Re: [PATCH v1 0/2] Virtio: fix some vq allocation issues

From: Halil Pasic
Date: Sun Dec 30 2018 - 01:10:27 EST

On Sat, 29 Dec 2018 02:45:49 +0000
"Wang, Wei W" <> wrote:

> On Friday, December 28, 2018 3:57 PM, Christian Borntraeger wrote:
> > On 28.12.2018 03:26, Wei Wang wrote:
> > > Some vqs don't need to be allocated when the related feature bits are
> > > disabled. Callers notice the vq allocation layer by setting the
> > > related names[i] to be NULL.
> > >
> > > This patch series fixes the find_vqs implementations to handle this case.
> >
> > So the random crashes during boot are gone.
> > What still does not work is actually using the balloon.
> >
> > So in the qemu monitor using lets say "balloon 1000" will hang the guest.
> > Seems to be a deadlock in the virtio-ccw code. We seem to call the config
> > code in the interrupt handler.
> Yes. It reads a config register from the interrupt handler. Do you know why ccw doesn't support it and has some internal lock that caused the deadlock issue?
> Best,
> Wei

I guess you are the first one trying to read virtio config from within
interrupt context. AFAICT this never worked.
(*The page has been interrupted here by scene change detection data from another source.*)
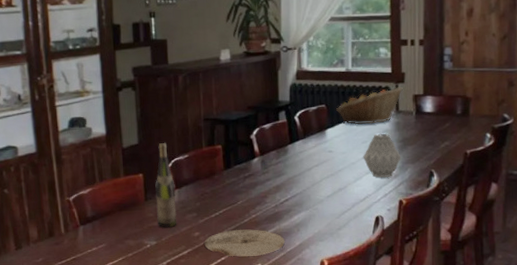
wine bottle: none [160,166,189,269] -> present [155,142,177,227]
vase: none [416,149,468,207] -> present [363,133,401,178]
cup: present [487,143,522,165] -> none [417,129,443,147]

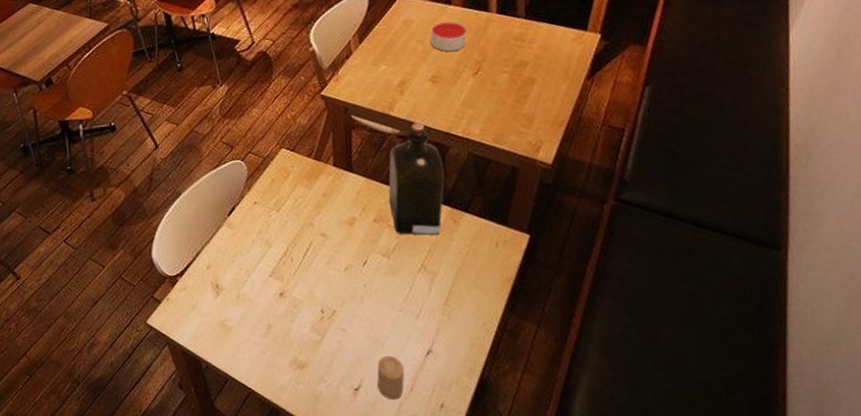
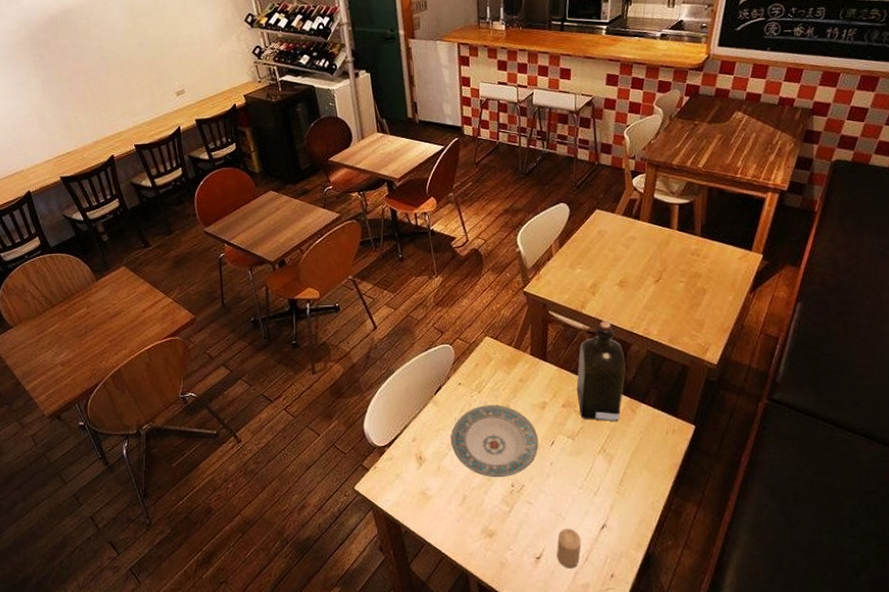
plate: none [250,223,350,304] -> present [451,405,539,478]
candle: present [430,21,467,52] -> none [621,234,651,261]

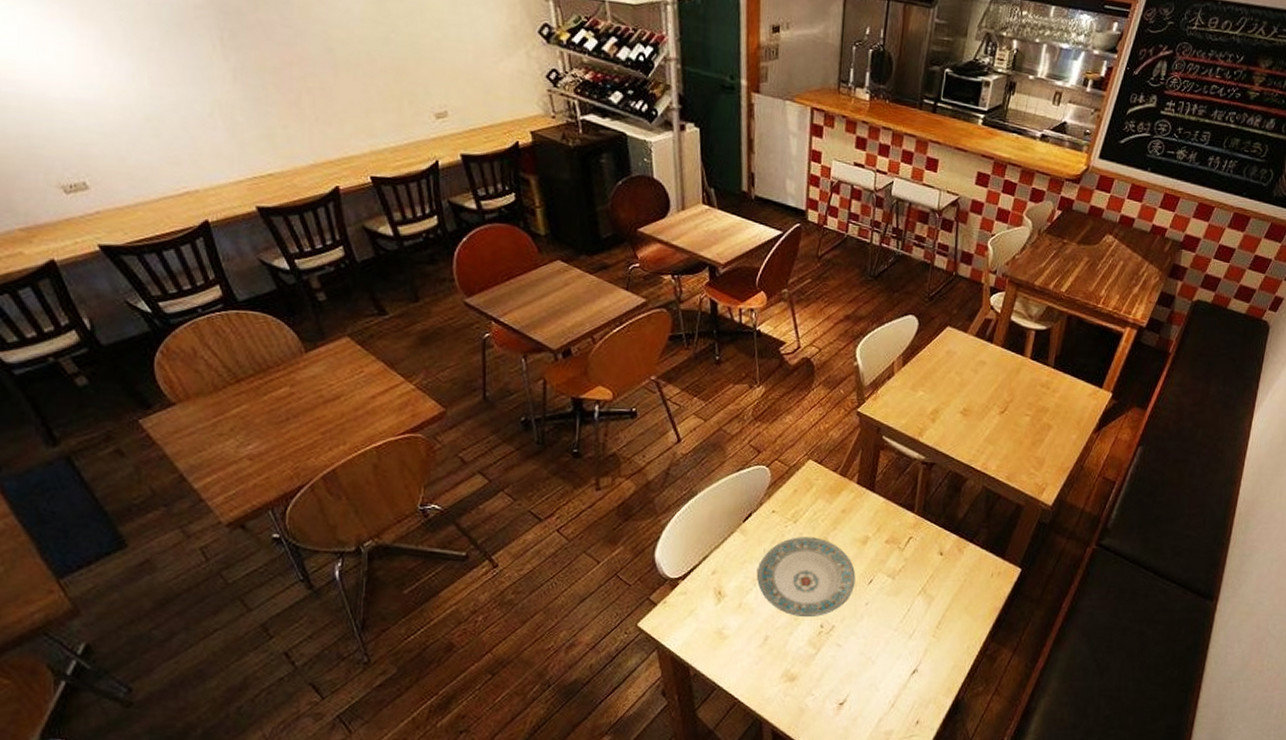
candle: present [557,528,581,569] -> none [862,672,890,715]
liquor: present [576,321,626,421] -> none [903,452,959,560]

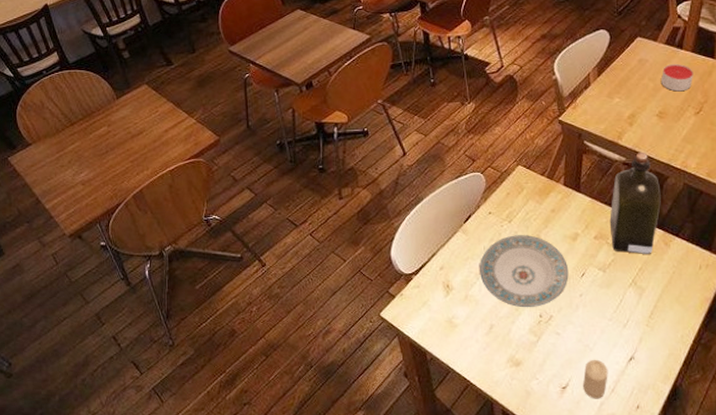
candle: none [862,672,890,715] -> present [583,359,608,399]
liquor: none [903,452,959,560] -> present [609,153,661,254]
candle: none [968,358,1002,389] -> present [661,64,693,92]

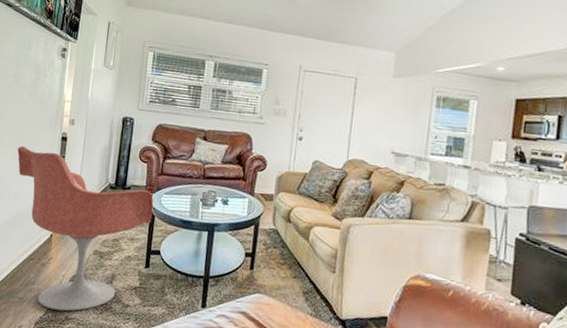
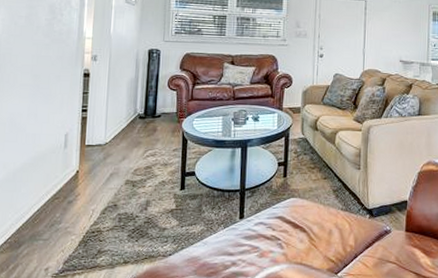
armchair: present [17,145,154,311] -> none [34,85,186,245]

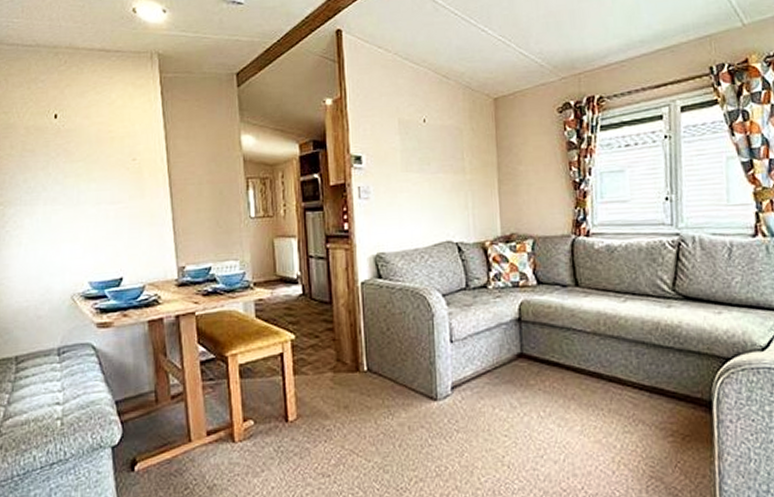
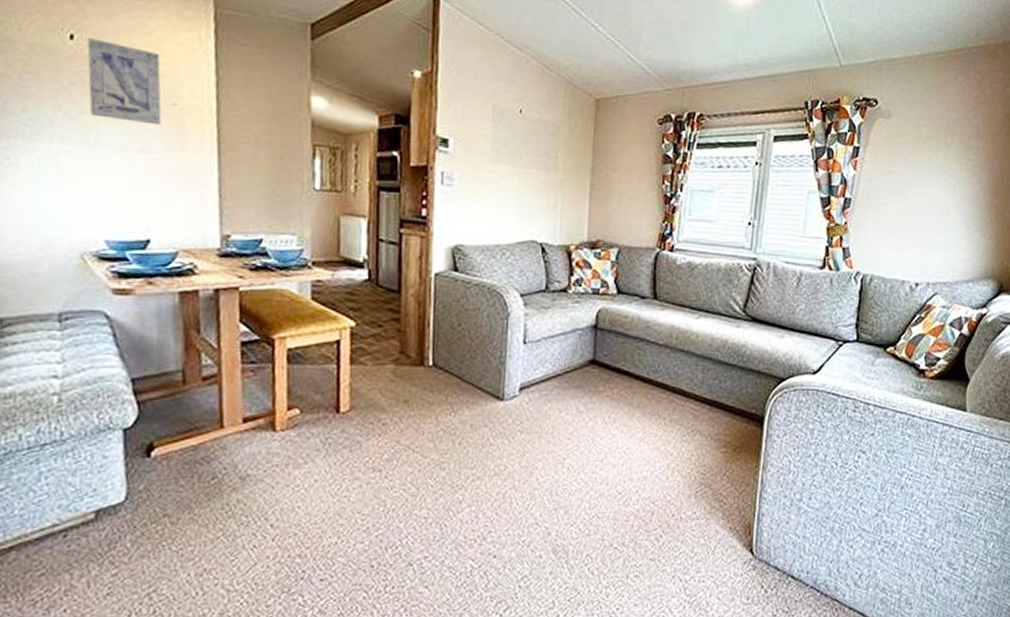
wall art: none [67,115,125,179] -> present [87,38,162,125]

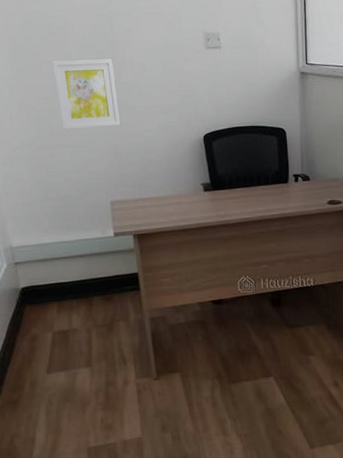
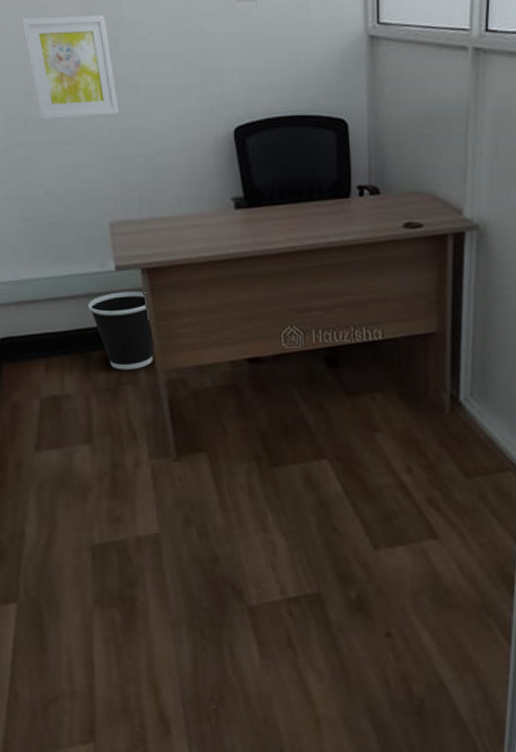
wastebasket: none [92,251,142,310] -> present [88,291,154,370]

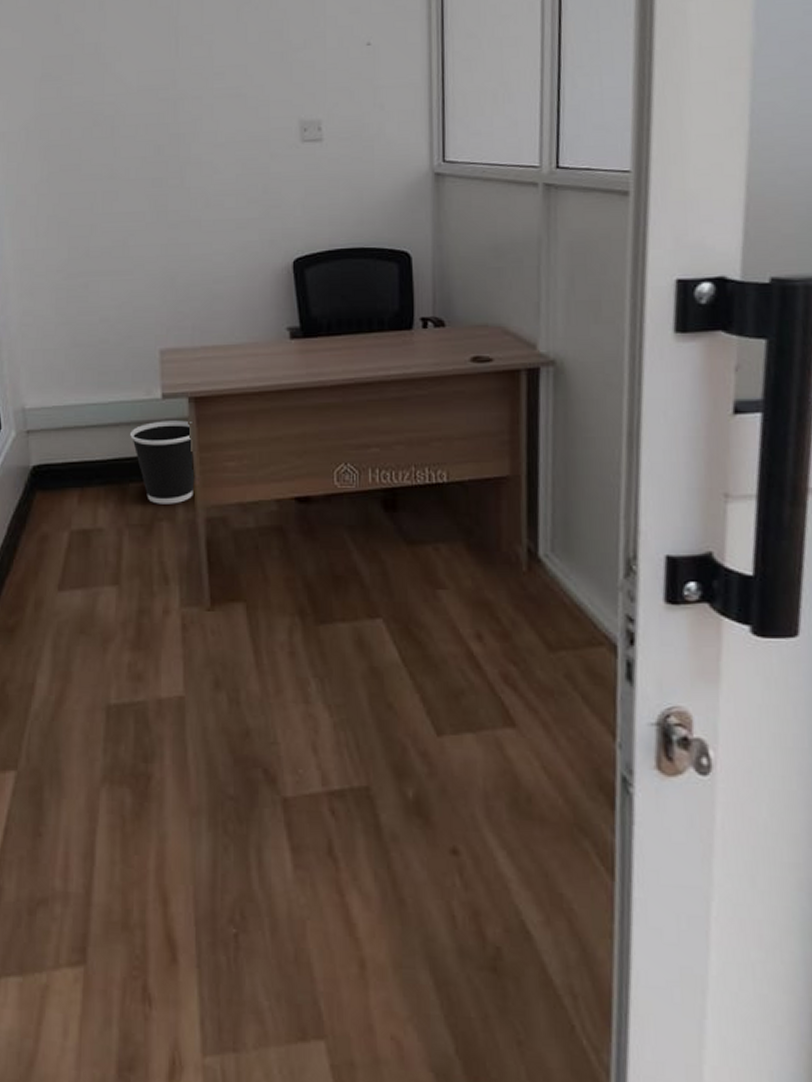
wall art: present [21,15,120,119] -> none [95,156,180,250]

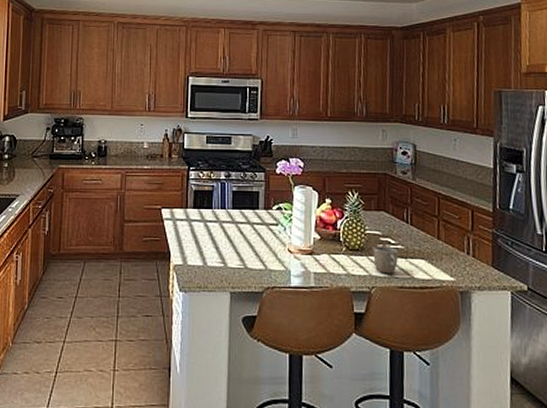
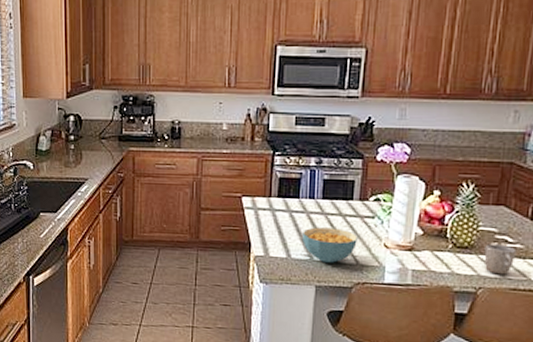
cereal bowl: none [217,235,265,269] -> present [302,227,358,263]

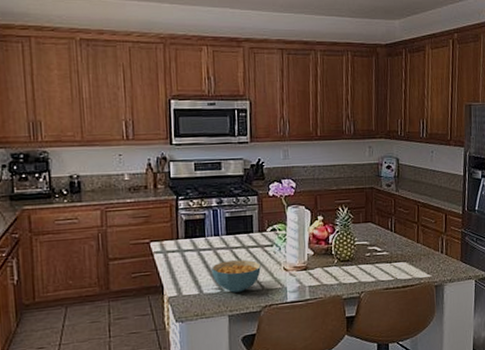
mug: present [484,244,517,275] -> none [361,254,385,279]

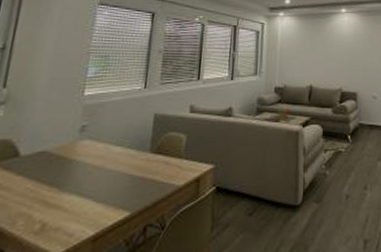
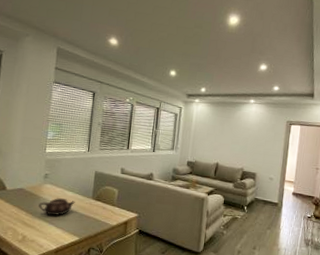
teapot: none [69,158,126,186] -> present [38,198,75,216]

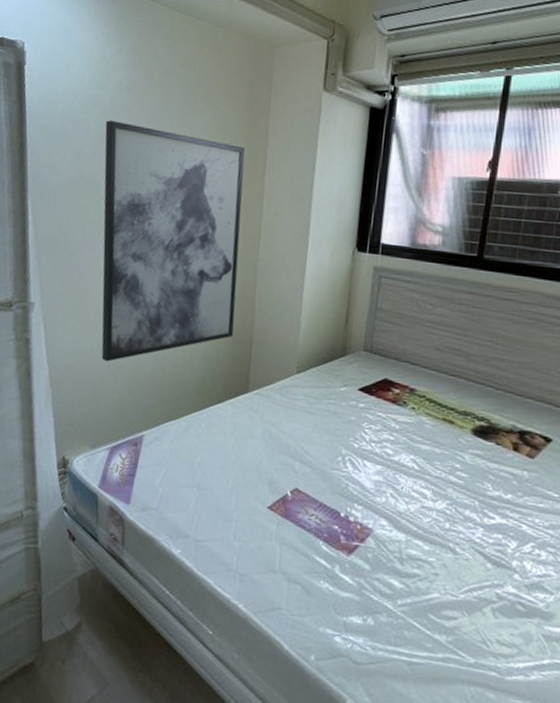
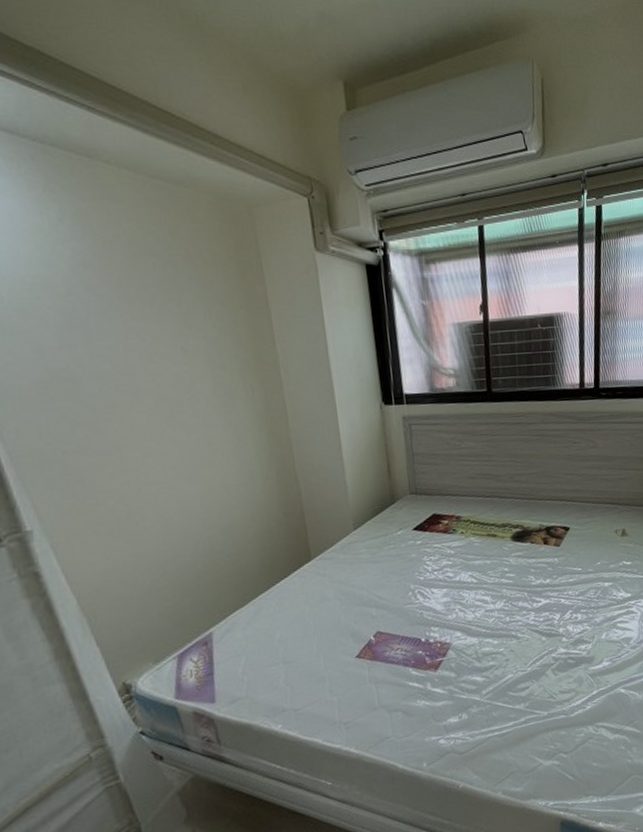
wall art: present [101,120,245,362] -> none [65,304,283,572]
About what happens. The apidoc of ccw_device_start() says it needs to be
called with the ccw device lock held, so ccw_io_helper() tries to take
it (since forever I guess). OTOH do_cio_interrupt() takes the subchannel
lock and io_subchannel_initialize_dev() makes the ccw device lock be the
subchannel lock. That means when one tries to get virtio config form
within a cio interrupt context we deadlock, because we try to take a lock
we already have.

That said, I don't think this limitation is by design (i.e. intended).
Maybe Connie can help us with that question. AFAIK we have nothing
documented regarding this (neither that can nor can't).

Obviously, there are multiple ways around this problem, and at the
moment I can't tell which would be my preferred one.